Según los informes, el secretario Esper dió la orden durante una llamada de videoconferencia con los comandantes de las fuerzas de combate de todo el mundo la semana pasada, según The New York Times, diciéndoles que no tomen ninguna acción relacionada con el coronavirus que pueda “sorprender” a la Casa Blanca o contradecir los mensajes del presidente Trump diseñados políticamente para el público estadounidense: su caracterización engañosa de que la enfermedad que se propaga rápidamente está bajo control debido a su liderazgo altamente competente y que cualquier acusación en contrario se debe a un “engaño” por parte de sus oponentes demócratas.

El New York Times informa de un intercambio en la videoconferencia entre el secretario Esper y el comandante de las fuerzas estadounidenses en Corea del Sur, general Robert B. Abrams, cuyas tropas están radicadas en un país que ya ha visto más de 4.000 infecciones por coronavirus. Al analizar los mejores procedimientos para evitar que nuestras tropas sean diezmadas por el virus, el Secretario Esper le dijo al comandante que “quería un aviso previo antes de que el General Abrams o cualquier otro comandante tomara decisiones relacionadas con la protección de sus tropas“.

Nada como agregar un nivel extra de burocracia cuando se necesita tomar decisiones de vida o muerte en una fracción de segundo sobre la salud de los miembros del servicio.

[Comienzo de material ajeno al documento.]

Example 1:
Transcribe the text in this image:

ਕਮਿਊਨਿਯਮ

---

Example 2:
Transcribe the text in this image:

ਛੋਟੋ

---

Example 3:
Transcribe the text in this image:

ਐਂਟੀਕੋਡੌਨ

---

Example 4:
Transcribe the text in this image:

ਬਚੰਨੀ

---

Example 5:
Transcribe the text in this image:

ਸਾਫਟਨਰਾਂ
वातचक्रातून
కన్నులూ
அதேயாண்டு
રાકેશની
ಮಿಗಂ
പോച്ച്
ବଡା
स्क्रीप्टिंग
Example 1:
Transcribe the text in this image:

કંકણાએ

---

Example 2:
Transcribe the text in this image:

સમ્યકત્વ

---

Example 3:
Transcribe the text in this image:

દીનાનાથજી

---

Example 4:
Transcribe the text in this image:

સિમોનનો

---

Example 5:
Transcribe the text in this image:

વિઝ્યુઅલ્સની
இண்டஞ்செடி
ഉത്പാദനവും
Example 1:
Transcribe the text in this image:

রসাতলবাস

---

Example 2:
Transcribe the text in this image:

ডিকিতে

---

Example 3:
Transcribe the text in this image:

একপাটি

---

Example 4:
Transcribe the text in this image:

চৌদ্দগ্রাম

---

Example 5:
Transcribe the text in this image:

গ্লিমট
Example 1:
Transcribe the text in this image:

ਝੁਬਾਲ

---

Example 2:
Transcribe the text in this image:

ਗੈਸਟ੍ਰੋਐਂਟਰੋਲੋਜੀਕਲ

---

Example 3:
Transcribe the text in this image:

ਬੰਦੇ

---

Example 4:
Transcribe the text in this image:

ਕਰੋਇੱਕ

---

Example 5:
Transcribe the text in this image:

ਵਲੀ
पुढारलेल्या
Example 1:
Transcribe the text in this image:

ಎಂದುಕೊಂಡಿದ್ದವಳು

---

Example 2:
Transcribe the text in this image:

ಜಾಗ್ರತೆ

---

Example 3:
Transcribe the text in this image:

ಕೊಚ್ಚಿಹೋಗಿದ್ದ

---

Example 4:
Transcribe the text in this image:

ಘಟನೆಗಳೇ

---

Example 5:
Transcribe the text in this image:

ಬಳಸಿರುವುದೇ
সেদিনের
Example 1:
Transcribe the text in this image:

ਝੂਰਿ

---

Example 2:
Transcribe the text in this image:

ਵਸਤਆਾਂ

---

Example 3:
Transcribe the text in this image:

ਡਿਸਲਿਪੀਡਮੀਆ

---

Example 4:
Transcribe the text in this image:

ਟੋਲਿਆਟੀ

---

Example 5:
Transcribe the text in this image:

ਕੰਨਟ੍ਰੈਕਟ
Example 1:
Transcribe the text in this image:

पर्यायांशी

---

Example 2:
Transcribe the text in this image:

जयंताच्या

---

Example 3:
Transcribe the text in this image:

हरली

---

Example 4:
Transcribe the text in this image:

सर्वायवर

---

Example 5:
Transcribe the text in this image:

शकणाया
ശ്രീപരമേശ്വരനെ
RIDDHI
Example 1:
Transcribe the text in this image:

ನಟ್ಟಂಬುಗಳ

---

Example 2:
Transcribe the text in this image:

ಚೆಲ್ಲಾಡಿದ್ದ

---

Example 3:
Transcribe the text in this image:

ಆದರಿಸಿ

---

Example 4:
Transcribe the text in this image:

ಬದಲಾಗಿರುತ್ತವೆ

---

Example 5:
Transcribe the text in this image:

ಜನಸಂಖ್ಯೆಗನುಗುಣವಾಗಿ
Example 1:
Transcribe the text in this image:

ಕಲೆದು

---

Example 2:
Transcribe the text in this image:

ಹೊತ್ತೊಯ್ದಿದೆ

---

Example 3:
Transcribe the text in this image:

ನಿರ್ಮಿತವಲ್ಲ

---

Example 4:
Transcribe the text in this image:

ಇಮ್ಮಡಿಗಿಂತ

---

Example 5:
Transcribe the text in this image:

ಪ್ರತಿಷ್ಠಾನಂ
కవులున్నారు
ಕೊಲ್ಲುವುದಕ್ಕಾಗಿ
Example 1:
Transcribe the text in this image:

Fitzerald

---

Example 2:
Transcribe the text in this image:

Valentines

Según los informes, el general Abrams retrocedió diciéndole a Esper que si bien “trataría de avisar al Sr. Esper con anticipación, podría tener que tomar decisiones urgentes de salud antes de recibir la aprobación final de Washington“, según informó un funcionario del gobierno sobre la llamada y los detalles publicados por The New York Times.

Mientras que los ayudantes del Secretario de Defensa se negaron a comentar sobre la videoconferencia, un funcionario del Departamento de Defensa atribuyó los comentarios al deseo de coordinar las comunicaciones para garantizar que todos en el gobierno estén al tanto de lo que están haciendo los militares y la información se canalice al público de manera coordinada

En una conferencia de prensa ayer, el secretario Esper negó que nadie, excepto los comandantes locales, tomaría decisiones sobre la seguridad de las tropas bajo su jurisdicción.

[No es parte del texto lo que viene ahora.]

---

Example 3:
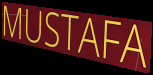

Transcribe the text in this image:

MUSTAFA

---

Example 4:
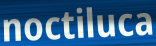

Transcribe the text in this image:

noctiluca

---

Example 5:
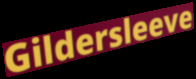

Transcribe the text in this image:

Gildersleeve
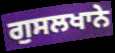
ਗੁਸਲਖਾਨੇ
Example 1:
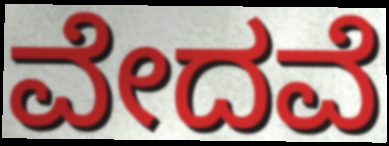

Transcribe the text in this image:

ವೇದವೆ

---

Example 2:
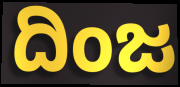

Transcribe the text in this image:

ದಿಂಜ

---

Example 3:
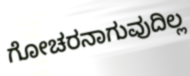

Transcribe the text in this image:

ಗೋಚರನಾಗುವುದಿಲ್ಲ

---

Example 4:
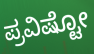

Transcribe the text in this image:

ಪ್ರವಿಷ್ಟೋ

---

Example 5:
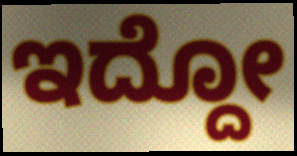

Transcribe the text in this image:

ಇದ್ದೋ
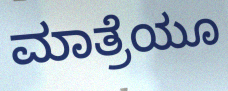
ಮಾತ್ರೆಯೂ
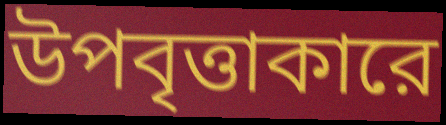
উপবৃত্তাকারে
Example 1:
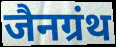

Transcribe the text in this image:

जैनग्रंथ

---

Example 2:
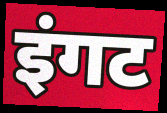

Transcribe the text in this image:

इंगट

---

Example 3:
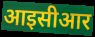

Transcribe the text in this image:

आइसीआर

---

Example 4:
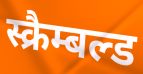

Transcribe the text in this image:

स्क्रैम्बल्ड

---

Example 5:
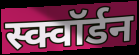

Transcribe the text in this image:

स्क्वॉर्डन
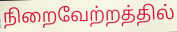
நிறைவேற்றத்தில்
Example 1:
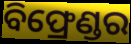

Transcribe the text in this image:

ବିଫ୍ରେଣ୍ଡର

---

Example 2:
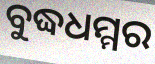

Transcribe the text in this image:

ବୁଦ୍ଧଧମ୍ମର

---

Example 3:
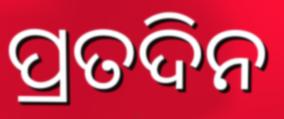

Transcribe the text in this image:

ପ୍ରତଦିନ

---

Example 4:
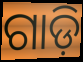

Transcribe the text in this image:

ଗାଡ଼ି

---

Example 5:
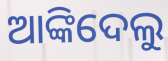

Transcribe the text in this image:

ଆଙ୍କିଦେଲୁ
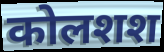
कोलशश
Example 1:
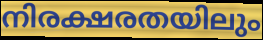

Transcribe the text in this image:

നിരക്ഷരതയിലും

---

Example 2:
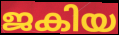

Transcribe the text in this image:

ജകിയ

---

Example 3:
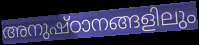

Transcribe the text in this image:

അനുഷ്ഠാനങ്ങളിലും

“Los comandantes de los comandos afectados individualmente tienen toda la autoridad que necesitan y proporcionarán orientación específica a sus tropas a medida que la situación continúa evolucionando”, dijo el Secretario de Defensa. “Mi prioridad número 1 sigue siendo proteger nuestras fuerzas y sus familias”.

Con más de 75,000 soldados estacionados en países con brotes actuales de coronavirus, incluidos Corea del Sur, Japón, Italia y Bahrein, es probable que el ejército de los EE. UU. enfrente una crisis de salud mucho más allá del caso único que actualmente se informa que fue contraido por un soldado estadounidense en Corea del Sur.

El general Mark A. Milley, presidente del Estado Mayor Conjunto, que se unió a Esper en la conferencia de prensa de ayer, dijo que el Pentágono estaba mirando y planeando “una amplia variedad de escenarios” y que se asignaron laboratorios militares para desarrollar un vacuna contra el virus. Milley restó importancia al efecto que el virus tendría en la preparación militar de nuestras tropas, señalando que la gran mayoría de nuestras fuerzas armadas eran jóvenes y saludables y, por lo tanto, menos propensas a contraer los síntomas más graves.

Hasta ahora, el Pentágono ha ejercido un mínimo de precaución al cancelar ejercicios militares conjuntos en Corea del Sur e Israel debido a la crisis del coronavirus, pero aún planea un conjunto importante de ejercicios en Europa desde ahora hasta mediados del verano.

Si bien siempre tiene sentido coordinar las comunicaciones entre los comandantes en el campo y el comando central, la minimización y politización del brote de coronavirus por parte de Donald Trump hace que la insistencia de Esper en borrar toda la información pública sobre la respuesta del Pentágono a la crisis sea algo sospechosa.

Dadas las declaraciones erróneas del presidente, los pasos en falso y los giros que rodean el coronavirus, así como su falta general de veracidad en todo lo que dice, será interesante descubrir cuánta información sobre los planes del Pentágono para proteger a nuestras tropas se mantendrá fuera del escrutinio público a medida que la pandemia continúa expandiéndose a su ritmo alarmante actual.